Senators will face a vote this week on a resolution disapproving the sale of more than a billion dollars worth of arms to Saudi Arabia. Republican Sen. Rand Paul of Kentucky said Monday afternoon that it looked likely that the measure he’s drafted with a bipartisan group also led by Connecticut Democrat Christopher S. Murphy will get a vote on Wednesday.

The resolution itself would disapprove of a roughly $1.15 billion arms sale to Saudi Arabia that includes 153 Abrams tanks.
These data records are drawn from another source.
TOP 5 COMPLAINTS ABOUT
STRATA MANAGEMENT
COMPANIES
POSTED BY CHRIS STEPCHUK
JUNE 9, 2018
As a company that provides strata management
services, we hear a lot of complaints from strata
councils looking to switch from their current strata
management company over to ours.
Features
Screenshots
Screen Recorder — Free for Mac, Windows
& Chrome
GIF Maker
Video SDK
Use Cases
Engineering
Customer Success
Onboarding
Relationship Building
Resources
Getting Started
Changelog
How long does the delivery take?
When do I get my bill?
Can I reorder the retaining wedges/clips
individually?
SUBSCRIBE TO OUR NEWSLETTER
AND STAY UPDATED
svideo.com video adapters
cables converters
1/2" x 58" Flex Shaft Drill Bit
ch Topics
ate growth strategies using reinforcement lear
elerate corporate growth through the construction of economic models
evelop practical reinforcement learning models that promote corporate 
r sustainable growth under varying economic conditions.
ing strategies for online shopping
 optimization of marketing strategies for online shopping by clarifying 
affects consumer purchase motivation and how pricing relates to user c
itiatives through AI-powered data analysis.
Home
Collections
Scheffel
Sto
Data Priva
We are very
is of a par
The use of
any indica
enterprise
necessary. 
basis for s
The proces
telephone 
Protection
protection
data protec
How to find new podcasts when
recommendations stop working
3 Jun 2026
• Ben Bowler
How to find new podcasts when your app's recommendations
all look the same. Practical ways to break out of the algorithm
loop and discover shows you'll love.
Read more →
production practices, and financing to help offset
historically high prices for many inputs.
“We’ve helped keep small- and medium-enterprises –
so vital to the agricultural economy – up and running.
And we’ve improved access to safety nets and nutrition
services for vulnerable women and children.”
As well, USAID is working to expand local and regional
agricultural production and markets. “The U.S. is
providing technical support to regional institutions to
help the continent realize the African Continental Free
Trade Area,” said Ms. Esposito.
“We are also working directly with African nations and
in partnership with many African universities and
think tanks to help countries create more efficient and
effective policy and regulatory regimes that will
But it’s essentially a proxy vote about U.S.-Saudi ties and the kingdom’s military response to an uprising in neighboring Yemen.

“I would argue that … our issues are not aligned in fighting in the way that many new senators and congressmen are taught when you show up here. I think we have largely turned the other way, and allowed for the Saudis to create a version of Islam which has become the building blocks for the very groups that we are fighting today,” Murphy said Monday at an event hosted by the Center for the National Interest which Paul also attended.

Republicans and Democrats on a House Foreign Affairs subcommittee in May condemned Riyadh for what some called its spread of hateful Wahhabi beliefs in schools around the world.

Neither senator is predicting success, but Murphy said that the Saudis have effectively ignored warnings about avoiding certain targets. Saudi-led airstrikes have accounted for a large proportion of civilian casualties in the Yemen conflict.

[Obama Faces a Growing Dilemma Over Saudi Ties]

“We have begged them to be better about targeting,” Murphy said. “We have told them the targets not to hit and they have not listened.”

The two senators were asked about what effect blocking a pending arms sale would have on defense contracting jobs.

Paul said that such agreements should not be viewed as a “jobs program.”

The issue is particularly sensitive for Murphy, whose home state defense industries churn out jet engines, helicopters and submarines.

“I will never make a decision that compromises U.S. national security in order to gain defense jobs in my state,” Murphy said.

The alliance between Murphy and Paul may seem unusual, but the two senators represent less-interventionist wings of their respective parties.

Paul said they and like-minded lawmakers are working against a “bipartisan consensus” in favor of U.S. intervention, and there’s been a longstanding lack of appetite for big debates on Capitol Hill about authorizing the use of force.

[House Passes Bill Allowing 9/11 Lawsuits Against Saudi Arabia]

The Obama administration continues to rely on the 2001 authorization  that came out in the aftermath of the Sept. 11 terrorist attacks.

At times, senators like Murphy, Paul, and 2016 Democratic vice presidential nominee Tim Kaine of Virginia have seemed like voices in the wilderness, with most senators generally unwilling to even call use of force resolutions up for votes.

That is what’s led them to use more arcane gambits. Paul once sought to attach a use of force resolution to an unrelated water policy bill. This week, he’s deploying the expedited process available under a 1976 arms export control law.

Kaine’s Senate office would not immediately say where he stood on the Saudi arms deal.